Comment icon #38 Posted by 747400 13 years ago
This is nothing new. IN 1984 one of the space shuttles used radar to map the Sahara desert. The radar penetrated several feet in the gound and reveraled many ancient rivers and man made structures. So 27 years have passed since those radar pictures were made and what has happened? Practically nothing. Why? Very simple. The academic system (the same one that gives us Penn State and their perverts) did not want to do anything. They can blame the late leader of Libya, but that is an excuse. There is no doubt that if all these ruines were opened the history books will have to be rewritten and that... [More]

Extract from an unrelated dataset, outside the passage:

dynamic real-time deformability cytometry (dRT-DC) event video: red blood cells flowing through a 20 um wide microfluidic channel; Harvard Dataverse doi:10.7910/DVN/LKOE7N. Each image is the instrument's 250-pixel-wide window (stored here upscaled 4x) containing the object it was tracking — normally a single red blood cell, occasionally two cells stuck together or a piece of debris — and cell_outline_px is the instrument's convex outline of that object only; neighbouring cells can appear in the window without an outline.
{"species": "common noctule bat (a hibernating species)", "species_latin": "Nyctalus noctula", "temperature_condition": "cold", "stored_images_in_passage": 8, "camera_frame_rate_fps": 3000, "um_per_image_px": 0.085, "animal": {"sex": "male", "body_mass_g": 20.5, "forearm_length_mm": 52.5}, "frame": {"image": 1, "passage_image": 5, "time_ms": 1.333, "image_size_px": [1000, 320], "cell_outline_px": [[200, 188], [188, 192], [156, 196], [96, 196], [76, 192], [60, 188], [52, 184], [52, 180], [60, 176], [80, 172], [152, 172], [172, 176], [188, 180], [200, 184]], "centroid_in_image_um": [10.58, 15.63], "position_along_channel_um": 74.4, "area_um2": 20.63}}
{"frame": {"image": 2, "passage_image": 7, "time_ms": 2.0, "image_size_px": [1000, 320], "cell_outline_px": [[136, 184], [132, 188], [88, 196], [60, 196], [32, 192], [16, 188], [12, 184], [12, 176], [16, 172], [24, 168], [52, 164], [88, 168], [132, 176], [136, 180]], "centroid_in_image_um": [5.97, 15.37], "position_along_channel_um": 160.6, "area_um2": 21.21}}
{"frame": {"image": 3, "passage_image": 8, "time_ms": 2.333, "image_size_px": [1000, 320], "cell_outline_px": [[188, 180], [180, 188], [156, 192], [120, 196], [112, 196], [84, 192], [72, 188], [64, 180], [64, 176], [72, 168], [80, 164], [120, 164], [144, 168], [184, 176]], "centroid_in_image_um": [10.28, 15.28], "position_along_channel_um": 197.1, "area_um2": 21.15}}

Comment icon #39 Posted by Paracelse 13 years ago
Just found this, unfortunately it's written in French but it's posted on the Kabyles.net site, Kabyles being the first inhabitants of the Sahara. http://www.kabyles.net/Histoire-de-l-Atlantide-La.html#forum46565 Oupsss it would have helped to place the link
Comment icon #40 Posted by Jajusha 13 years ago
Edit: I misread it, these are "200 B.C - 700 A.D." ruins? These are quite "young" then, phoenician and greek settlements in north africa go back to 600 B.C, and Garamantes presence goes back to 1000 B.C.
Comment icon #41 Posted by Mr.Gooding 13 years ago
I like discoveries like this How exciting
Comment icon #42 Posted by third_eye 13 years ago
if there is some sites of possible potential high yields of natural resources /gold/oil/rare earth/coal anywhere within two hundred miles of the area, for certainty there won't be any possibility of further research and much of what is now excited interest would be reduced to an insignificant, unimportant rubble of no historical or cultural value. The big corporations will see to that, they pay most of the bills for research, the say the final say...
Comment icon #43 Posted by Damian Bâthory 13 years ago
If they keep digging they'll find Jesus.....or what's left of him....
Comment icon #44 Posted by chiole 13 years ago
Can this be the Lost Atlantis of the Sands?
Comment icon #45 Posted by encouraged 13 years ago
Whatever happened to that satellite archaeologist find on the Arabian Peninsula of that old legendary city right near the sea there?
Comment icon #46 Posted by -M7 12 years ago
All that sand...whats under the rest of it all.